瑞希「嘘?大室さんが一気に追いついてきた!?」

セイラ「でも、大きすぎるよ!」



しかしまだわからない。
この時は、さくひまペアからみて、向かい風が吹いていた。
入るかどうかわからない、ギリギリのショット…





さくひま「入れーーーーーーーー!」





ついにお互いの想いが重なったその瞬間。
ボールの行方は…










「ゲームセット、ウォンバイ七森大室・古谷ペア。ゲームカウント6-4」



まさに最後はお互いの友情がぶつかり合ったこの試合。
最後はさくひまペアが制した。



ベンチに帰ったさくひまペアは…

綾乃「ご苦労様。
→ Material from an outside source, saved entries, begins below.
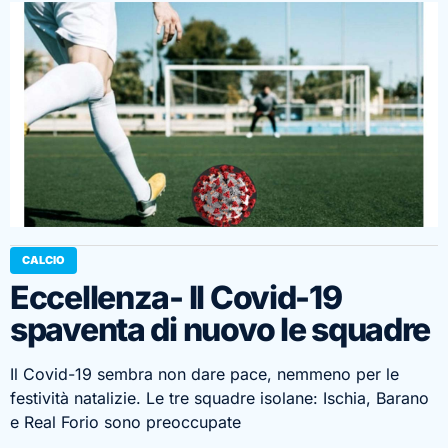
CALCIO
Eccellenza- Il Covid-19
spaventa di nuovo le squadre
Il Covid-19 sembra non dare pace, nemmeno per le
festività natalizie. Le tre squadre isolane: Ischia, Barano
e Real Forio sono preoccupate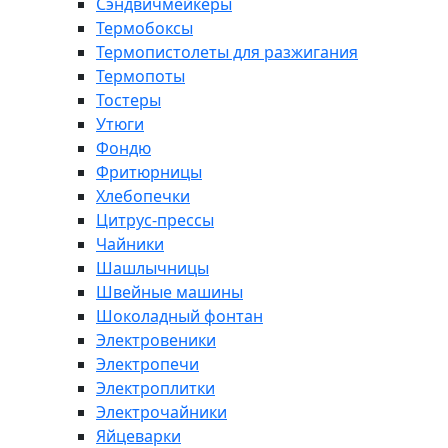
Сэндвичмейкеры
Термобоксы
Термопистолеты для разжигания
Термопоты
Тостеры
Утюги
Фондю
Фритюрницы
Хлебопечки
Цитрус-прессы
Чайники
Шашлычницы
Швейные машины
Шоколадный фонтан
Электровеники
Электропечи
Электроплитки
Электрочайники
Яйцеварки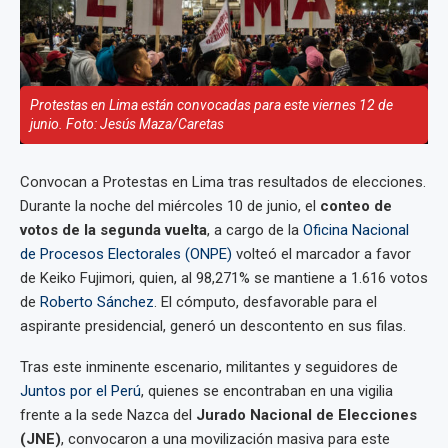
Protestas en Lima están convocadas para este viernes 12 de
junio. Foto: Jesús Maza/Caretas
Convocan a Protestas en Lima tras resultados de elecciones.
Durante la noche del miércoles 10 de junio, el
conteo de
votos de la segunda vuelta
, a cargo de la
Oficina Nacional
de Procesos Electorales (ONPE)
volteó el marcador a favor
de Keiko Fujimori, quien, al 98,271% se mantiene a 1.616 votos
de
Roberto Sánchez
. El cómputo, desfavorable para el
aspirante presidencial, generó un descontento en sus filas.
Tras este inminente escenario, militantes y seguidores de
Juntos por el Perú
, quienes se encontraban en una vigilia
frente a la sede Nazca del
Jurado Nacional de Elecciones
(JNE)
, convocaron a una movilización masiva para este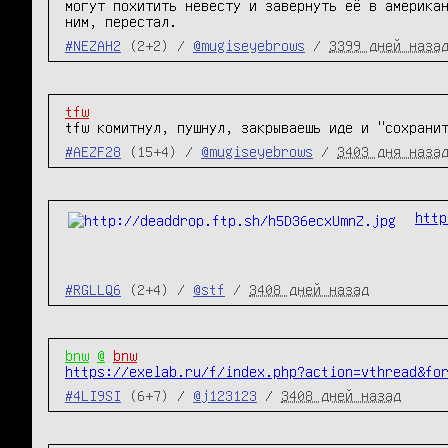
могут похитить невесту и завернуть её в американ
ним, перестал.
#NEZAH2
(2+2) /
@mugiseyebrows
/
3399 дней наза
tfw
tfw комитнул, пушнул, закрываешь иде и "сохрани
#AEZF28
(15+4) /
@mugiseyebrows
/
3403 дня наза
http
#RGLLQ6
(2+4) /
@stf
/
3408 дней назад
bnw
@
bnw
https://exelab.ru/f/index.php?action=vthread&fo
#4LI9SI
(6+7) /
@j123123
/
3408 дней назад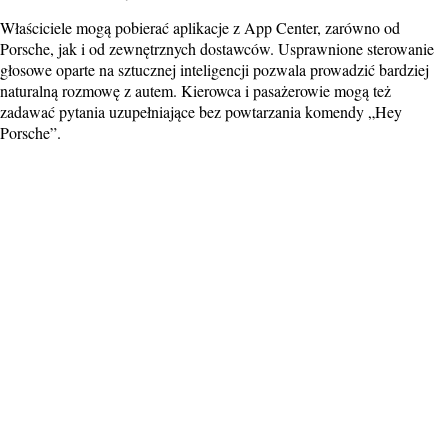
Właściciele mogą pobierać aplikacje z App Center, zarówno od
Porsche, jak i od zewnętrznych dostawców. Usprawnione sterowanie
głosowe oparte na sztucznej inteligencji pozwala prowadzić bardziej
naturalną rozmowę z autem. Kierowca i pasażerowie mogą też
zadawać pytania uzupełniające bez powtarzania komendy „Hey
Porsche”.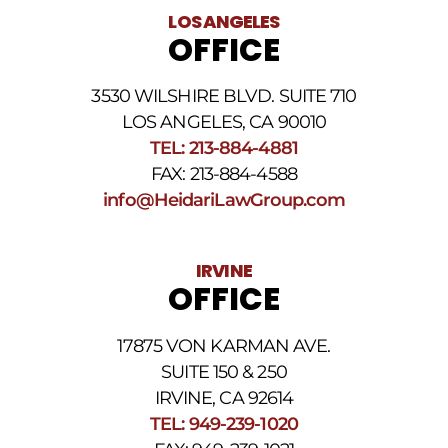
al
LOS ANGELES
número
OFFICE
de
teléfono
proporcionado
3530 WILSHIRE BLVD. SUITE 710
arriba.
La
LOS ANGELES, CA 90010
frecuencia
TEL: 213-884-4881
de
FAX: 213-884-4588
los
SMS
info@HeidariLawGroup.com
puede
variar.
Pueden
IRVINE
aplicarse
OFFICE
cargos
por
datos.
17875 VON KARMAN AVE.
Para
obtener
SUITE 150 & 250
ayuda,
IRVINE, CA 92614
responda
TEL: 949-239-1020
HELP.
Responda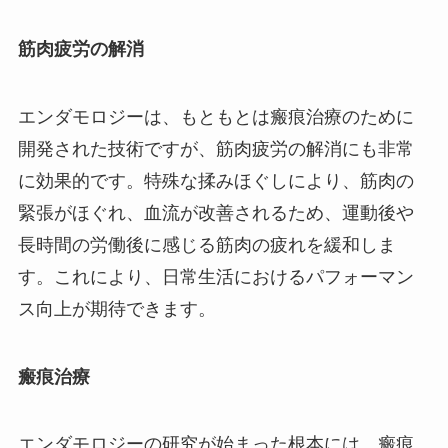
筋肉疲労の解消
エンダモロジーは、もともとは瘢痕治療のために
開発された技術ですが、筋肉疲労の解消にも非常
に効果的です。特殊な揉みほぐしにより、筋肉の
緊張がほぐれ、血流が改善されるため、運動後や
長時間の労働後に感じる筋肉の疲れを緩和しま
す。これにより、日常生活におけるパフォーマン
ス向上が期待できます。
瘢痕治療
エンダモロジーの研究が始まった根本には、瘢痕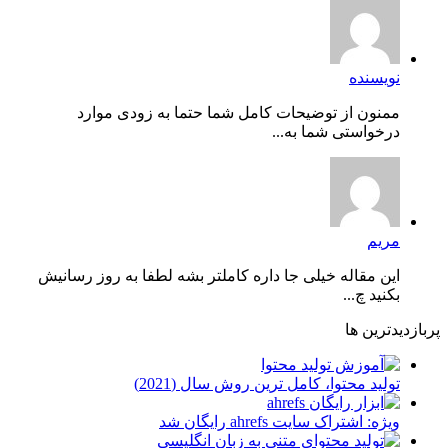
نویسنده
ممنون از توضیحات کامل شما حتما به زودی موارد
درخواستی شما به...
مریم
این مقاله خیلی جا داره کاملتر بشه لطفا به روز رسانیش
بکنید چ...
پربازدیدترین ها
توليد محتوا، کامل ترین روش سال (2021)
ویژه: اشتراک سایت ahrefs رایگان شد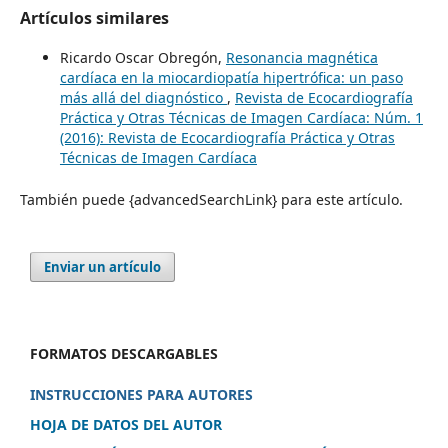
Artículos similares
Ricardo Oscar Obregón,
Resonancia magnética
cardíaca en la miocardiopatía hipertrófica: un paso
más allá del diagnóstico
,
Revista de Ecocardiografía
Práctica y Otras Técnicas de Imagen Cardíaca: Núm. 1
(2016): Revista de Ecocardiografía Práctica y Otras
Técnicas de Imagen Cardíaca
También puede {advancedSearchLink} para este artículo.
Enviar un artículo
FORMATOS DESCARGABLES
INSTRUCCIONES PARA AUTORES
HOJA DE DATOS DEL AUTOR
よく頑張ったわね。結果的にはなんとか勝つことができたけど、まさかここまで苦しめられるとは…。」

櫻子「ね、ねえ、向日葵…///」

向日葵「な、なんですの…///」

櫻子「あ、あの…あともう一回くらいだったら私とダブルスやってもいいよ…///」

向日葵「え、ええ。次は私の足を引っ張らないでくださいよ…///」

結局最後まで素直になれない2人だった。



京子「へへっ、やっぱりあの2人仲良しじゃん。」

綾乃「さあ、歳納京子!次はあなたの出番よ。」

京子「合点承知!」



一方、音ノ木ベンチ。

穂乃果「絵里ちゃん、ごめんなさい…」

絵里「いえ、あなたたちは十分に頑張ったわ。何も言うことはないわ。」

結果的には負けたものの、誰もこの敗戦を攻めるようなことはしなかった。

希「まあまだ1敗や。うちらが勝てばええんやろ?ほな、行っくでー!」

今回はここまでです。

色々とまだ至らない部分は多いと思いますが、なんだかんだで最後はうまくまとめられたんじゃないかと思います。

終盤になるに連れ、お互いの技術などではなく、友情の強さが如実に現れた試合。

そして最後は思いが強かったさくひまが制す…なんていう展開ですw

今回は原作テニプリにもなかったような試合を描くことができましたが、流石に私もネタがありません。